- Tasks to complete
1) Answer these from the passage about Mateo and Elijah T. Moulton:
(a) How much money did Mateo deposit with S. Lazard & Company?
(b) In what year did Moulton join the expedition to California organized by Jim Bridger?
(c) In 1855, whose property did Moulton take charge of?
2) From the passage about Mateo and Elijah T. Moulton, write out word for word the part that runs from "Concerning Mateo, I" up to and including "simply for safety.".

- Text passage
=== Begin Enclosure ===

Concerning Mateo, I recall an interesting illustration of early fiscal operations. He deposited thirty thousand dollars with S. Lazard & Company and left it there so long that they began to think he would never come back for it. He did return, however, after many years, when he presented a certificate of deposit and withdrew the money. This transaction bore no interest, as was often the case in former days. People deposited money with friends in whom they had confidence, not for the purpose of profit but simply for safety.

Elijah T. Moulton, a Canadian, was one of the few pioneers who preceded the Forty-niners and was permitted to see Los Angeles well on its way toward metropolitan standing. In 1844 he had joined an expedition to California organized by Jim Bridger; and having reached the Western country, he volunteered to serve under Frémont in the Mexican campaign. There the hardships which Moulton endured were far severer than those which tested the grit of the average emigrant; and Moulton in better days often told how, when nearly driven to starvation, he and a comrade had actually used a remnant of the Stars and Stripes as a seine with which to fish, and so saved their lives. About 1850, Moulton was Deputy Sheriff under George T. Burrill; then he went to work for Don Louis Vignes. Soon afterward, he bought some land near William Wolfskill's, and in 1855 took charge of Wolfskill's property. This resulted in his marriage to one of Wolfskill's daughters, who died in 1861. In the meantime, he had acquired a hundred and fifty acres or more in what is now East Los Angeles, and was thus one of the first to settle in that section. He had a dairy, for a while, and peddled milk from a can or two carried in a wagon. Afterward, Moulton became a member of the City Council.

=== End Enclosure ===

Page-level text extractions:
=== Begin Enclosure ===

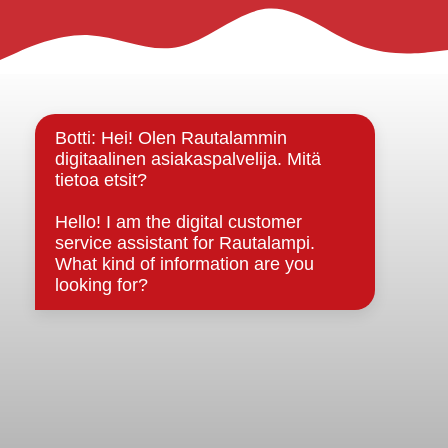
Rautalammin kunta
Yhteystiedot
Kuntainfo
Strategiat, ohjelmat, ohjeet, suunnitelmat, säännöt ja
sopimukset
Asiakirjajulkisuuskuvaus
Evästeet
Saavutettavuusseloste
Tietosuoja
Tietosuojaselosteet
Tietopyyntö
Päätöksenteko ja lähidemokratia
Päätökset, esityslistat & pöytäkirjat
Hallinto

=== End Enclosure ===

- List of answers
1)
(a) Thirty thousand dollars
(b) 1844
(c) William Wolfskill's

2)
Concerning Mateo, I recall an interesting illustration of early fiscal operations. He deposited thirty thousand dollars with S. Lazard & Company and left it there so long that they began to think he would never come back for it. He did return, however, after many years, when he presented a certificate of deposit and withdrew the money. This transaction bore no interest, as was often the case in former days. People deposited money with friends in whom they had confidence, not for the purpose of profit but simply for safety.